The database Collation for the first SELECT statement in my query is Latin1_General_CI_AS.
Well, not exactly. There are a few problems with this statement:
The Database's default Collation only matters in a query when using string literals, variables, and return values from UDFs. AND, that default Collation only matters if there is no column or COLLATE
keyword being used.
SELECT statements / queries, as a whole, do not use Collations. Collation is assigned per each string field, and it can be different for each field in a query.
The column in the first / top query, stopword
, is not using the Latin1_General_CI_AS
Collation (more on this in a moment).
I see that the system-stopwords are stored in the resource database, which can explain the difference in collation.
A column (or expression) coming from a different Database does not necessarily explain a difference in Collation. As stated above, Collation is set per each field of a query, whether that field comes from a column in a table or is an expression. Collation is usually derived naturally from Collation Precedence: Column Collation overrides literals and variables, and the COLLATE
keyword overrides both. When there is a conflict, then you need the COLLATE
keyword.
The main point here, however, is that if the stopword
column in sys.fulltext_system_stopwords
comes from a column in a Table in the Resource Database (i.e. mssqlsystemresource
), OR if it comes from an expression in a View in the Resource Database that has its Collation set via the COLLATE
keyword, then the default Collation of the Resource Database is irrelevant.

■ Provided material ■

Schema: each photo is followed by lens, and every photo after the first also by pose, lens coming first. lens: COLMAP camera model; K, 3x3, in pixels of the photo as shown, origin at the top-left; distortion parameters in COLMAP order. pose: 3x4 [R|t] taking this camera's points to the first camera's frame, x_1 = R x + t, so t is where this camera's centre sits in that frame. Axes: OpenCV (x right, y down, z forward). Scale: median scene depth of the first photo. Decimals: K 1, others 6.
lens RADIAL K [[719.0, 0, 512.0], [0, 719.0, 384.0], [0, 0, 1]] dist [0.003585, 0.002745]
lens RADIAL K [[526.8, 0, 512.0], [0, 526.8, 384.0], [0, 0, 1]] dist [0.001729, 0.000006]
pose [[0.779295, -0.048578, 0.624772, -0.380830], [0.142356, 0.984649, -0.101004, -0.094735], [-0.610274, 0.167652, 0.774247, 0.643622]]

■ Things to do ■
(A) Write out the text of the SQL Server collation passage above, starting at "The database Collation" and ending at "keyword being used.".
(B) In the SQL Server collation passage, which keyword overrides both column collation and the collation of literals and variables?

■ Answers provided ■
(A)
The database Collation for the first SELECT statement in my query is Latin1_General_CI_AS.
Well, not exactly. There are a few problems with this statement:
The Database's default Collation only matters in a query when using string literals, variables, and return values from UDFs. AND, that default Collation only matters if there is no column or COLLATE
keyword being used.

(B) The COLLATE keyword.